Thursday, November 26, 2009

Upgrade. Giving Thanks.

So I remember a time when i thought what i wanted in a boyfriend was someone to cook laugh dance etc with me. I remember wanting those things when i was with greg and telling him and myself that i could deal with the fact that he didnt do any of those things. Its insane the difference between greg and Chris. It shocks me i stayed so long with Greg after knowing how i should really be treated. Like, he didnt want to do anything ever. just sit, watch tv, do nothing. Chris is so full of life so fun and so appreciative. He loves everything i do. he tells me I'm beautiful without me hinting or having to ask if i look ok. i see myself getting married to him. We talk about our future together and he wants to live with me when we graduate. Greg never wanted to live with me. His loss. It was all completely his loss. I look at greg now, I get disgusted because he is just comformed to be like all those other guys. He lost his true self. and thats too bad. I'm going camping with Chris tomorrow! We are going to Rose valley. I am very excited. So spur of the moment always. He is so amazing. When we get our own place together, we are gonna have 2 dogs and 2 cats. the dogs will be lucy and spamoni and the cats will be Maru and Mimisiku. So excited :]

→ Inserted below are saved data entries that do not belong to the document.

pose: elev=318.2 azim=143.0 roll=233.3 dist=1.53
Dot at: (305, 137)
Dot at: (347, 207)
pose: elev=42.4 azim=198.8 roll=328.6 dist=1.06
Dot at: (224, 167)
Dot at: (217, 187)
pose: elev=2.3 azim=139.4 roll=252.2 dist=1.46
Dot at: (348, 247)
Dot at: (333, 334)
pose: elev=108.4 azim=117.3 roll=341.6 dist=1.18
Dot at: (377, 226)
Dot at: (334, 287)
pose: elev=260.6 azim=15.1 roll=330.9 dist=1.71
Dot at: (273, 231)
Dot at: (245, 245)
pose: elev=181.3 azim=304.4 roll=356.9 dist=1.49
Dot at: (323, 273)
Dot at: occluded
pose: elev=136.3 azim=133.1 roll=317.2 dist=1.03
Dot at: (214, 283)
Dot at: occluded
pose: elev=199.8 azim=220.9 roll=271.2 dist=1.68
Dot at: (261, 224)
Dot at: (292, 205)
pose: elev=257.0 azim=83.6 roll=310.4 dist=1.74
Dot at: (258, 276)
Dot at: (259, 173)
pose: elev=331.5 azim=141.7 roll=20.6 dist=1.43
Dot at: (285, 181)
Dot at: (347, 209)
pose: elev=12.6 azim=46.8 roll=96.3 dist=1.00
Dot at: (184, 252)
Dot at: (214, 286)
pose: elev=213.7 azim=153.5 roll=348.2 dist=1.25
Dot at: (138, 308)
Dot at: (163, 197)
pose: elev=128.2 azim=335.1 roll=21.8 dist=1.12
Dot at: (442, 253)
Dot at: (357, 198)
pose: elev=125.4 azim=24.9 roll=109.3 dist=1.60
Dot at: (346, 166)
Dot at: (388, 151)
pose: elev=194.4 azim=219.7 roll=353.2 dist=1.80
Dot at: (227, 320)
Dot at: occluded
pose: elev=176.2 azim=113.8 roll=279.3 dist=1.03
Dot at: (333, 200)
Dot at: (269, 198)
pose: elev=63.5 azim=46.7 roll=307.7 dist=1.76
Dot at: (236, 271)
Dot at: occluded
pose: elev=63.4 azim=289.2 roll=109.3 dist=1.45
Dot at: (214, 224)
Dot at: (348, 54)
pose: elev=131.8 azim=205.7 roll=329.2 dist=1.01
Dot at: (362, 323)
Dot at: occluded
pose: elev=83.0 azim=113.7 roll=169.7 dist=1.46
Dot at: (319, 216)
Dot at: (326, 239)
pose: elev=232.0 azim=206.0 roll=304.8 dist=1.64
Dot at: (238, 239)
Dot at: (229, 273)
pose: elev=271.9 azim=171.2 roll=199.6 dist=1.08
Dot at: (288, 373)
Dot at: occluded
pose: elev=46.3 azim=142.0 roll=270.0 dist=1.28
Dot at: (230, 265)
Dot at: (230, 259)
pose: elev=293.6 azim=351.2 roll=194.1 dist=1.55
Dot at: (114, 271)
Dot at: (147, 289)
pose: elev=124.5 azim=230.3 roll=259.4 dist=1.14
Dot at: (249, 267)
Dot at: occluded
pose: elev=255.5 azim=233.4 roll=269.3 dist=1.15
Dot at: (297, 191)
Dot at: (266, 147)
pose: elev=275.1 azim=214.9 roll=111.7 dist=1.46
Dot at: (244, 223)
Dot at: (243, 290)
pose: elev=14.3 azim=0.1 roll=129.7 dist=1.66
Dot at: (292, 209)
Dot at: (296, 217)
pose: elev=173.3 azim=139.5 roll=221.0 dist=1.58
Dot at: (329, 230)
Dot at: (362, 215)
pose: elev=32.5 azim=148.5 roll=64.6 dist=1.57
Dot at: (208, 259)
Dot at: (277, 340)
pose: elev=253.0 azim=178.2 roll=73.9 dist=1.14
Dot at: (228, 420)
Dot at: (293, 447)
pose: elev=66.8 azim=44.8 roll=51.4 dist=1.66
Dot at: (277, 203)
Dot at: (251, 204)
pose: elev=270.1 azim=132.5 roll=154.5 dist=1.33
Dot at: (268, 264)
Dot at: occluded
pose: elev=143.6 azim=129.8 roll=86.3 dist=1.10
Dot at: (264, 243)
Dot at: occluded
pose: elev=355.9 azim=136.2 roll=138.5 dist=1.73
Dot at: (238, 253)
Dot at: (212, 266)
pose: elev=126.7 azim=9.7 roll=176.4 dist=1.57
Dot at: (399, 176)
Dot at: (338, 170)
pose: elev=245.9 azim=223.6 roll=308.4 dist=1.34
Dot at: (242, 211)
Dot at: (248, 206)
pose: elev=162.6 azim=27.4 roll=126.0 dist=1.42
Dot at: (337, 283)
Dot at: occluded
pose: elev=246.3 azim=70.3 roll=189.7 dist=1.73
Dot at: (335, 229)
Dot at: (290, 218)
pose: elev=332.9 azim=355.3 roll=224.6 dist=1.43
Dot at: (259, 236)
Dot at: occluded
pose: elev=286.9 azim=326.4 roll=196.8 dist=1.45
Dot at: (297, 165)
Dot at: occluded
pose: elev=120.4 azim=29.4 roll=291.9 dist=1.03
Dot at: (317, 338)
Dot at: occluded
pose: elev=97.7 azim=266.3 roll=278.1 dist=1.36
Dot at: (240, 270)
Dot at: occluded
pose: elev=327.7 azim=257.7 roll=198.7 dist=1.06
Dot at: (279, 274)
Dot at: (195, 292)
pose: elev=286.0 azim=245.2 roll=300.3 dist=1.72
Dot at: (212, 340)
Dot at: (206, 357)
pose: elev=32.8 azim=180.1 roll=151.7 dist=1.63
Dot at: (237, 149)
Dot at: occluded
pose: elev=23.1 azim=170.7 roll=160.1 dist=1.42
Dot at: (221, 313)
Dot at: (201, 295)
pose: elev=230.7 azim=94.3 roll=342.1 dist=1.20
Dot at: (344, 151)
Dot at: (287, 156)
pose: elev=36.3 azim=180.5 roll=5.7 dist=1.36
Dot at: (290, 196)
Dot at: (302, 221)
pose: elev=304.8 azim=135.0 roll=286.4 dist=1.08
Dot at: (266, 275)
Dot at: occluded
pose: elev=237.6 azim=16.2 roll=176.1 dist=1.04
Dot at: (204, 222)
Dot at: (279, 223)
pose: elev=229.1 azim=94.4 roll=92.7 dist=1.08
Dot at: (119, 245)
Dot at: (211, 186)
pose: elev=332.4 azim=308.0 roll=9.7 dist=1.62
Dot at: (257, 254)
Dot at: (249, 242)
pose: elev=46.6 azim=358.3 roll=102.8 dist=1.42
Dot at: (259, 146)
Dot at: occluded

So, Its thanksgiving. I am thankful for my family. Even though they are all crazy and i get so frustrated by them, i still love them all so much and they support me so much and i am so thankful for that.

Im thankful for Chris. For being my everything. For being there when I am so sad. and for being the one to make me so so happy. For kissing my tears away and dancing with me in public. For being as cute as he is. For going on bike rides with me and for bringing out a side of me i never knew i had. For showing me how to live life and for living it with me. I love you baby. forever and always.

Im thankful for my best friends Kim Nichole Julie and Vince. you guys have been with me for so long. You are all there for me whenever i need someone to talk to and you dont judge me and you accept me for who i am. I can trust you all and I love you guys for that.

I am thankful for life love health and happiness. I want to appreciate the little things. Being able to go to school, have a job , and be healthy. I am thankful for the fact that i have all the things I need and am thankful for today and everyday to come.